Exercices à faire »
1. Répondez à ces questions d'après l'extrait fourni :
(a) Quelle est la durée du congé maternité prévu par la loi ?
(b) Quel hebdomadaire a révélé les faits sur les mères porteuses ?
(c) Quelle somme demande la femme du Kansas dans son annonce ?
2. D'après l'extrait fourni, quels États ont légalisé la pratique des mères porteuses ?


   La loi n'a prévu qu'un semblant de congé maternité de six semaines. Les employées enceintes triment dur jusqu'à la naissance du bébé. Elles ne percevront que la moitié de leur salaire tout en continuant à payer très cher une assurance qui ne remboursera qu'une infime partie des frais médicaux. Donner la vie constitue un lourd investissement et le penchant commercial des maternités ne fait qu'intensifier le stress des futures mamans. "Je préférerais encore accoucher chez moi tranquillement plutôt que d'avoir affaire à un médecin qui regarde sa montre en comptant les minutes, me confiait Luba de la deuxième génération d'une famille ukrainienne installée à Indianapolis. C'est mon premier enfant, je sais que si l'accouchement dure trop longtemps, ils me feront une injection pour gagner du temps. Et ça, je ne le veux pas".

   Mais le plus étonnant en matière de grossesse a été révélé par l'hebdomadaire Newsweek. Les journalistes qui se sont lancés sur le sujet des mères porteuses pensaient que leurs investigations les porteraient vers ces pays déshérités, où l'on trafique des organes, où l'on vend des enfants à adopter et, dans le même ordre d'idées, où l'on sous-traite des grossesses. Mais, rapidement, ils en sont venus à s'intéresser aux mères porteuses "Made in America".

   Ce n'est pas en Inde que les couples européens en recherche d'une mère porteuse se tournent mais bien vers les Etats-Unis. Ce qu'il est impossible d'imaginer en France ou en Allemagne s'organise très professionnellement de l'autre côté de l'Atlantique. Faites-en l'expérience en visitant le site Internet du Centre américain des mères porteuses (The American Surrogacy Center) et vous tomberez sur des annonces de ce type : " J'habite dans le Kansas, j'ai 27 ans et je suis la mère de trois beaux garçons (7 ans, 2 ans et 6 mois) en pleine forme. J'aime être enceinte (...) J'aime aider les couples dans le besoin. Nous aimerions agrandir notre maison mais nous n'en avons pas les moyens. Si vous êtes sérieux, contactez moi sur mon adresse email. J'espère 50 000 dollars. A négocier ".

   Dans un pays où les médecins qui pratiquent des avortements risquent leur peau, des agences ont pignon sur rue pour recruter les candidats à la grossesse par procuration. Si douze états, dont New-York, le New-Jersey et le Michigan, refusent de reconnaître les contrats de mères porteuses, quatre états (le Texas, l'Illinois, l'Utah et la Floride) ont légalisé la pratique et douze autres, dont la Pennsylvanie, le Massachusetts et la Californie lui ont fixé un cadre réglementaire.

(Entrées enregistrées)

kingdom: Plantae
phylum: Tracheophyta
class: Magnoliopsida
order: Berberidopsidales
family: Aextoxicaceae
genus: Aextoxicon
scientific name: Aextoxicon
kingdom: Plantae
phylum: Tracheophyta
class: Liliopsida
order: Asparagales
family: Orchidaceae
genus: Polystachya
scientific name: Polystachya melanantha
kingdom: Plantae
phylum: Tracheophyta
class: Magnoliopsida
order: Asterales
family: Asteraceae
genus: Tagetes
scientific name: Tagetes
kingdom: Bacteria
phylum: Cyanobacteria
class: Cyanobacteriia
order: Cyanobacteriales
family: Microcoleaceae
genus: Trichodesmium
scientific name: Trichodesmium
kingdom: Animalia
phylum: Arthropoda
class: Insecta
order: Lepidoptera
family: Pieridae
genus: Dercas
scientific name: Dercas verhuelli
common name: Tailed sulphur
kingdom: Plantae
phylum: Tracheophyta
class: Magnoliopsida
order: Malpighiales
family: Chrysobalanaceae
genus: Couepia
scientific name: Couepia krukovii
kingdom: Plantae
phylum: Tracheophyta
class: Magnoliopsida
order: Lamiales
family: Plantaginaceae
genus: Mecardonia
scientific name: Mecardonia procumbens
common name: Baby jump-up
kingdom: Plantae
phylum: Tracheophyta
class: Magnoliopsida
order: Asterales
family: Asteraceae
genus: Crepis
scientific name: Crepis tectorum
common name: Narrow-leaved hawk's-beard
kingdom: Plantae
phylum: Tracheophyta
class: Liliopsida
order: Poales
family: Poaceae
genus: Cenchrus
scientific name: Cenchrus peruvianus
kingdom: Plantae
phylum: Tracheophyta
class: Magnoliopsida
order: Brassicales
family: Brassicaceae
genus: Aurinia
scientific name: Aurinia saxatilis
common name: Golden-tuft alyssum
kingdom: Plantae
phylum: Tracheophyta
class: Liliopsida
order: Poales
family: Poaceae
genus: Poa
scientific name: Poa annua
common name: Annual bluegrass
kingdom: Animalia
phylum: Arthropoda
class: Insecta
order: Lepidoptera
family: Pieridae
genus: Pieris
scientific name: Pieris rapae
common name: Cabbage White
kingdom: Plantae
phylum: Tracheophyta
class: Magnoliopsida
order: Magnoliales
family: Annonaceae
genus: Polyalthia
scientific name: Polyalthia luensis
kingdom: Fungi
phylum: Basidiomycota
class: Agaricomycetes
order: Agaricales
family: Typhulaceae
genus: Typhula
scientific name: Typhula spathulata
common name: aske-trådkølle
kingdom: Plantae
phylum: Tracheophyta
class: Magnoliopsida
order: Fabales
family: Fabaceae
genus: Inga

Réponses écrites »
1.
(a) Six semaines.
(b) Newsweek.
(c) 50 000 dollars.

2.
- Le Texas
- L'Illinois
- L'Utah
- La Floride